So, sitting with a group of pastors, we were discussing how we can improve as preachers. The generally agreed first thought is that we are not in the best position to assess our own preaching: our sinful selfishness and blindness mean that we are either too harsh or too lenient on ourselves.
What to do? The second general thought was that getting a group around us was a good thing. Some of the pastors met with a few others in ministry to crit each others’s sermons. A few were in larger churches with a staff team, and there were some helpful tips there on giving feedback. That’s good.
But, but, but…
My fellow preachers give me feedback on my exegesis, my structure, my headings, and all that. They know the translation pitfalls, and may well have preached that passage themselves. That’s valuable. It’s feedback from the pros, who know what a sermon is supposed to sound like.
But they won’t give me feedback on the most important aspect, which is what regular church members could or could not understand, or relate to. I’m a shepherd, getting feedback from other shepherds – but I need to know what the sheep are thinking.

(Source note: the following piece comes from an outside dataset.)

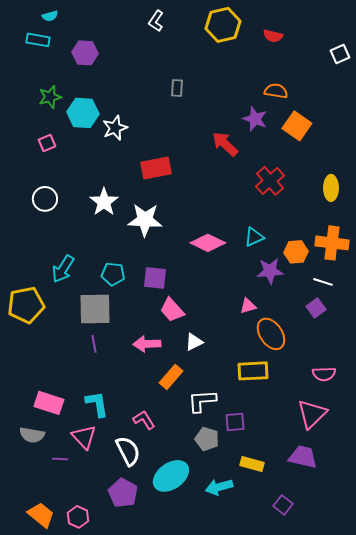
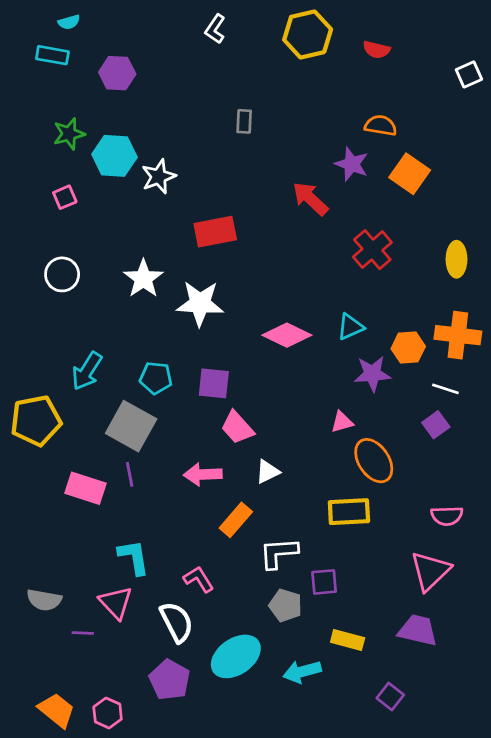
gray square: (95, 309) -> (131, 426), turned 30
pink rectangle: (49, 403) -> (86, 488), moved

There’s only one group who can do that. And it’s the massive majority who heard my sermon, first time, with heads stuffed full of the rest of life, and without the benefit of years of theological education.

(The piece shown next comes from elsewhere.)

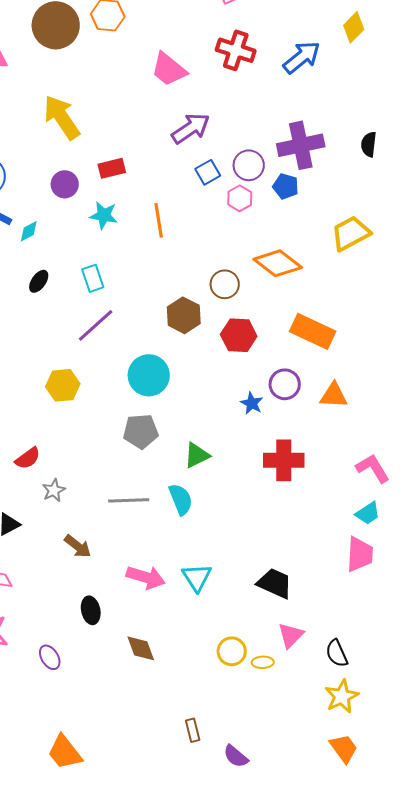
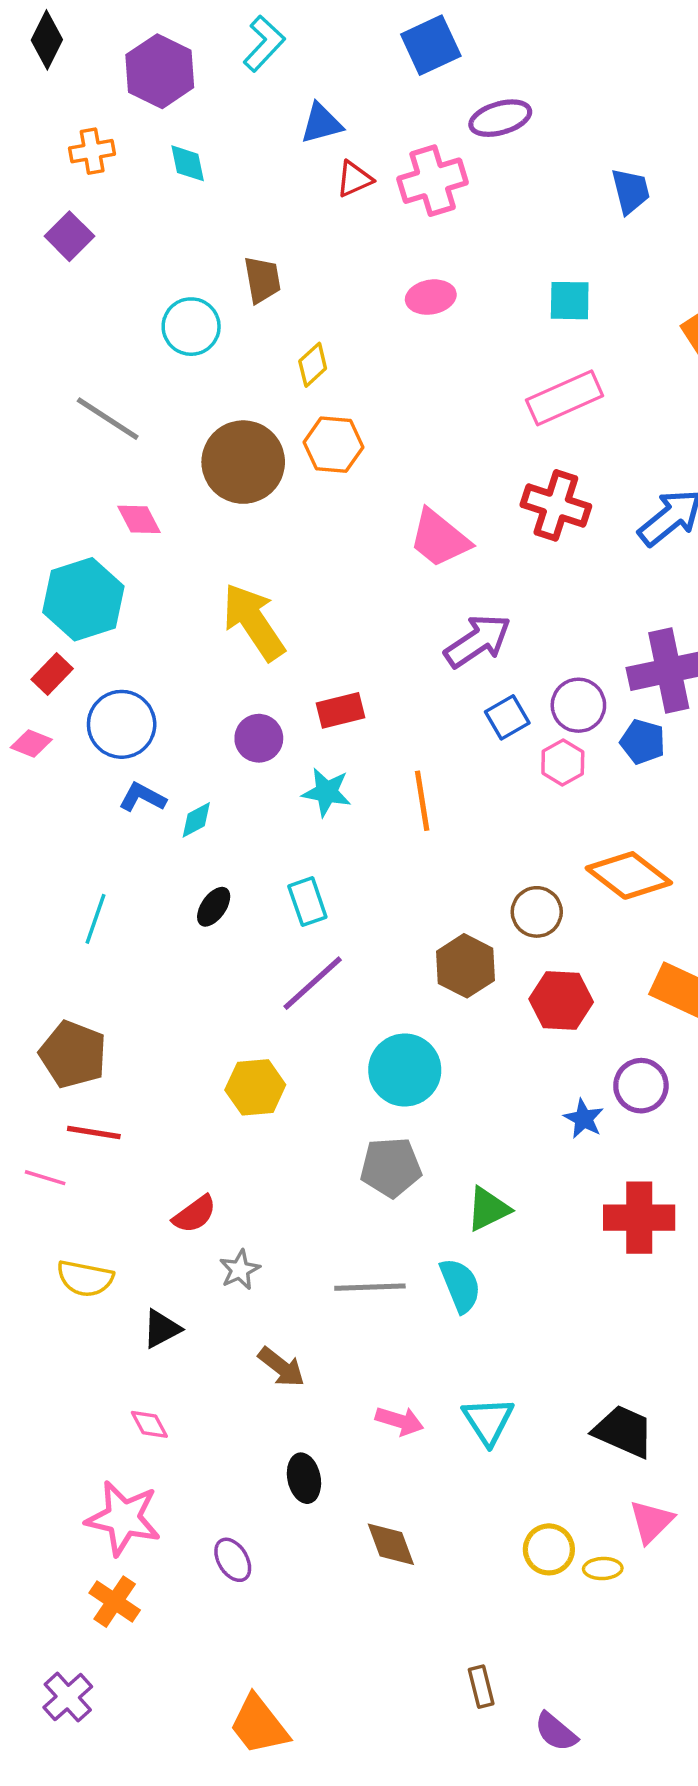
pink arrow: (146, 577) -> (400, 1421), size x0.7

Now don’t get me wrong – I do value feedback from my peers. But I don’t preach for their benefit. If I start to think they are the audience I will throw in some clever Greek points to show I’ve done my homework, and finesse my structure win their approval. I will use complex Latin words rather than simple Anglo Saxon ones. I will perform – to produce what my peer culture thinks is a proper sermon.
But I mustn’t preach for my peer culture. That’s being a crowd pleaser – trying to win approval from the people whose approval matters to my self-esteem.
The people I do preach for give me feedback in a different way: by understanding me or not, by staying awake, or falling asleep, by changing their lives on the basis of God’s Word, or not.
I could easily fall into the opposite trap, of dumbing down and being a different kind of crowd pleaser. But I really don’t think that is my most frequent blunder – and I don’t think I’m alone. And while it’s a theoretical possibility that I am a faithful preacher in an arid church, where my preaching is a mark of judgment on a corrupt people, to be honest it’s a slim one.
Much better to look in the mirror and assume that I might be the problem, and get the people who want and need me to improve, to help me.
So find yourself four or five members of the church who love you enough to be honest, and get them together every six weeks or so to get some proper feedback. It will take a few times before they stop being polite and give you some honest, straightforward responses. You might be pleasantly surprised. You might be rather shocked. Either way, you’re getting feedback from the right people.
You do want to be overseen by the congregation, don’t you?